▶ [EXTRAIT CHOISI]:

..........

Rédigé par David LE DOARÉ Dimanche 16 Juillet 2023

Comment la crise diplomatique Maroc - France affecte-t-elle les Français du Maroc (FDM) ? Quels en sont les effets ? Nous avons sondé plusieurs résidents français au Maroc, dont beaucoup de binationaux. Il en ressort une réalité et des ressentis nuancés qui, une fois réunis, attestent que pour les expatriés français le Royaume reste le pays tempéré et accueillant qu’il a toujours été. Immersion dans le quotidien de la communauté française du Maroc en temps de crise.



« S’il faut choisir entre nous et une entreprise locale, ça risque de grincer ». Voilà dix ans que Thibault, la quarantaine, a posé ses valises à Rabat. Bien intégré, il prend mille précautions pour exprimer son avis personnel sur la crise. Avis qu’il ne donne jamais, s’auto-déclarant « non légitime » pour évaluer des politiques dont il ne ressent pas (encore ?) les effets. En revanche sur le terrain professionnel la retenue fait place à une inquiétude sincère. Directeur au sein de la filiale d’un groupe tricolore spécialisé dans les énergies renouvelables, Thibault sait qu’il doit rester aux aguets car « un mot mal placé auprès d’un client et ça dérape ». Et il n’est pas seul à avoir activé le mode vigilance. Dans le petit monde des gérants d’entreprises circulent des anecdotes révélatrices : telle boîte d’intérim bleu-blanc-rouge a vu ses parts de marché rognées par des concurrents autochtones au nom de la préférence nationale. Et tel acteur de l’audiovisuel a licencié des cadres pour les remplacer par des marocains, dans une sorte de Reconquista de la gouvernance. Une tendance qui ne concerne pas que les intérêts français, mais qui les affecte au premier chef. La communauté fait profil bas et pour certains il est clair que le temps est venu de « se serrer les coudes » ! La fin d’une époque dorée ?

..........

▶ [DONNÉES PRÉSENTÉES]:
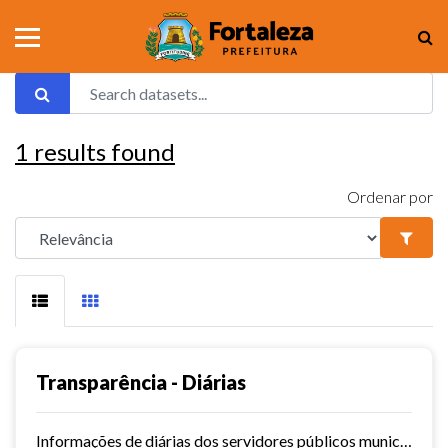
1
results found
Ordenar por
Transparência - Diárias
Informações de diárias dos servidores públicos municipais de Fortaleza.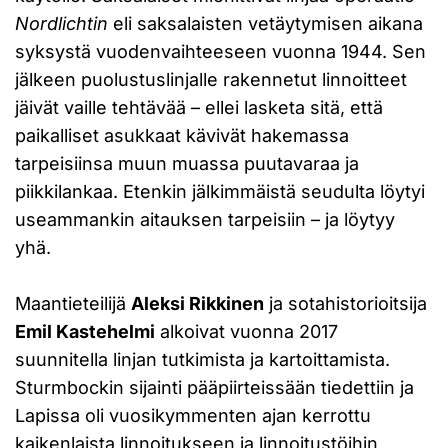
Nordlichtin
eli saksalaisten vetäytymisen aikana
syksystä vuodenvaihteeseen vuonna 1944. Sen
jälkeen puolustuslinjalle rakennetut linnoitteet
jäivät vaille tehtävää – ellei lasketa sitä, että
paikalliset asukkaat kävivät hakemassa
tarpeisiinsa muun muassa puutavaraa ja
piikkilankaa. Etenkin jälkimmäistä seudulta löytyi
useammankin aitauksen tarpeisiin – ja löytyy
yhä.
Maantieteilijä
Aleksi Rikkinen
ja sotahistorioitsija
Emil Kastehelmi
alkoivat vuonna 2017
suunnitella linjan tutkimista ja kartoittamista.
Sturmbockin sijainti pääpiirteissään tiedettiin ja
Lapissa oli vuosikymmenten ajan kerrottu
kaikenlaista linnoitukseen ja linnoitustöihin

..........

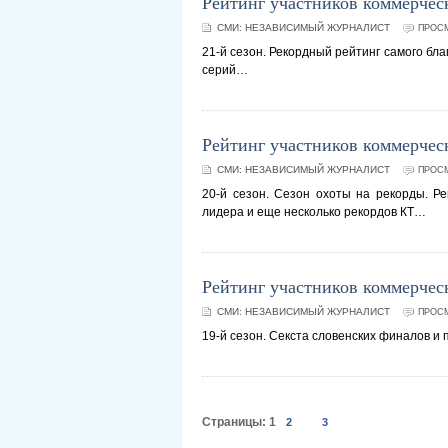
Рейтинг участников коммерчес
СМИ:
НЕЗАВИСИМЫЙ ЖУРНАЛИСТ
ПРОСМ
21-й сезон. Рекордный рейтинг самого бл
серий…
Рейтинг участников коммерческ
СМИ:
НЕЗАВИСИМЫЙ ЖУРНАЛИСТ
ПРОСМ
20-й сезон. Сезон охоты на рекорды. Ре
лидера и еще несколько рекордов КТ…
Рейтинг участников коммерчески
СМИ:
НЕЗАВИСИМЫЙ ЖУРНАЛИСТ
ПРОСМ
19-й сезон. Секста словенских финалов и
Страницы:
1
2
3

..........

▶ [TRAVAIL DEMANDÉ]:
a - Selon l'extrait, depuis combien de temps Thibault est-il installé à Rabat ?
b - Recopiez, s'il vous plaît, le passage de l'extrait qui va de « Rédigé par David » jusqu'à « temps de crise. » inclus.

▶ [RÉPONSES AUX CONSIGNES]:
a - Depuis dix ans.

b -
Rédigé par David LE DOARÉ Dimanche 16 Juillet 2023

Comment la crise diplomatique Maroc - France affecte-t-elle les Français du Maroc (FDM) ? Quels en sont les effets ? Nous avons sondé plusieurs résidents français au Maroc, dont beaucoup de binationaux. Il en ressort une réalité et des ressentis nuancés qui, une fois réunis, attestent que pour les expatriés français le Royaume reste le pays tempéré et accueillant qu’il a toujours été. Immersion dans le quotidien de la communauté française du Maroc en temps de crise.